### Reading text
........

(even if you aren't vegan)
Spyro email/Product
Spyro email #14 - Spyro shows his old job making a product
Cast (in order of appearance): Spyro, Drake, Sarah, Stinkoman, 1-Up, Bad Boy, Hunter, Arielle,
Places: Spyro's room, Sarah's office, Meeting room, Bad Boy's office, Fillming Studio, Regular office, Door Way.
Computer: Dragon P. 3.0
Date: March 7 2006
Number of Lines: 169
Contents
Transcript
{Shows Spyro at his computer}
SPYRO: No joke available. {opens email}
JorbDear Spyro,
Have you ever had a jorb selling
a product?Someone
SPYRO: {baffled} A Jorb selling a product? Whaaaat? {To Dragon P.} Search this word on the online dictionary.
DRAGON P. 3.0: Jorb was not found.
SPYRO: Maybe it’s another language. Search on the Spanish dictionary.
DRAGON P. 3.0: Not found.
SPYRO: French?
DRAGON P. 3.0: Nope.
SPYRO: Turkish?
DRAGON P. 3.0: Sorry
SPYRO: Dutch?
DRAGON P. 3.0: Uh-uh
SPYRO: Portuguese?
DRAGON P. 3.0: Nope.
SPYRO: All your base?
DRAGON P. 3.0: That’s grammar, not spelling.
SPYRO: DOH! I can’t answer this email if I don’t know what it means.
{Cuts to a view showing all of Spyro’s room. Drake is standing next to the desk.}
DRAKE: Well, this is a job for the Diction-or-mity! {holds up a book similar to a dictionary. Drake reads through the book looking for the word “Jorb”. He eventually finds it.}
DRAKE: {Finds the word} Aha! Found it!
SPYRO: What’s it mean?
DRAKE: It says “How Coach Z pronounces Job. See also Jearb, Jarb, Jeorb, jaded, Jacob, Jeearoerob, Hamstray, and Jim.
SPYRO: {content} Cool. I would like to thank the person who made that book in the mail. If only I knew how to say numbers in that language for the date.
DRAKE: Well then, you would need the Digit-or-mity {holds up another similar book and looks at it.} Whoops. This is the Thes-or-mis.
SPYRO: {impatient} Yeah, yeah. Now leave.
{The camera zooms back to Spyro}
SPYRO: {typing} Yeah, I had a job selling a product. I was the boss. Here’s the story with no voice over.
{Cuts to Spyro sitting in a chair in an office with Sarah sitting in the desk chair.}
SPYRO: So, Am I permitted to own a job?
SARAH: First, I need to ask you a few questions.
SPYRO: Ok, bring it.
SARAH: {looks at a paper on the desk.} Do you have a bachelors degree?
SPYRO: I… have a lava lamp. Does that count?
{Sarah looks at her paper. Cuts to the paper that says “Yes, lava lamps count”. Then cuts back to the room.}
SARAH: {looking up surprised} Yes.
SPYRO: Oh. Is that it?
{Sarah looks down again at her paper. Cuts to the paper showing only one question. Then cuts back to the room.}
SARAH: {to herself} No wonder it’s 25 cents an hour. {to Spyro} Yes. It is it.

........

### Exercise input
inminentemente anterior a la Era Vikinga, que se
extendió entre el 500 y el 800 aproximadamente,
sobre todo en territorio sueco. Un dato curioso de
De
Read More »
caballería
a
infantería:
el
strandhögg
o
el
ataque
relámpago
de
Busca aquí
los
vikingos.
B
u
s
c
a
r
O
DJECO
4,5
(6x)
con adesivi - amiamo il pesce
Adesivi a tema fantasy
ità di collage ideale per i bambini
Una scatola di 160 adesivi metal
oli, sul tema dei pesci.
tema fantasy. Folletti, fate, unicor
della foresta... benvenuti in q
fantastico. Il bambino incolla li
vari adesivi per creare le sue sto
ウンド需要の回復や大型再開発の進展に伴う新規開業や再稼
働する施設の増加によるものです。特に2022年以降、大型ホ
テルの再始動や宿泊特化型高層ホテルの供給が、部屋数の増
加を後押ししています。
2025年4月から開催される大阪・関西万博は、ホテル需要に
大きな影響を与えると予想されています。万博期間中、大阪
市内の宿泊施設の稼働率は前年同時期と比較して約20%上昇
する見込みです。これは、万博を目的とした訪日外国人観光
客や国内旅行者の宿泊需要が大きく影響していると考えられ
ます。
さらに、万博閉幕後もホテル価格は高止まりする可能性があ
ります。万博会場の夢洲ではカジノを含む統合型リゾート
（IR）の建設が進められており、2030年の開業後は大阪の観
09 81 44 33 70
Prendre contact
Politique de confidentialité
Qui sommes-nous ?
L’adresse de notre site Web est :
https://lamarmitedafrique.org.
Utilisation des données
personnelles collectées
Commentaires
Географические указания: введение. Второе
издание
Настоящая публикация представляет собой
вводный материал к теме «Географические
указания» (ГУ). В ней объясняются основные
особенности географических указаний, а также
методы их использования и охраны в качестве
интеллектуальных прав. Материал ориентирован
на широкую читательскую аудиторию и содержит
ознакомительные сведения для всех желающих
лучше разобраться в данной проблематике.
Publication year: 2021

........

### What to do
1) What is the name of Spyro's computer in the transcript?
2) Identify each line of the records that contains the string "Географические".
The transcript and the records are unrelated to each other.

### Results of the exercise
1) Dragon P. 3.0

2)
Географические указания: введение. Второе
вводный материал к теме «Географические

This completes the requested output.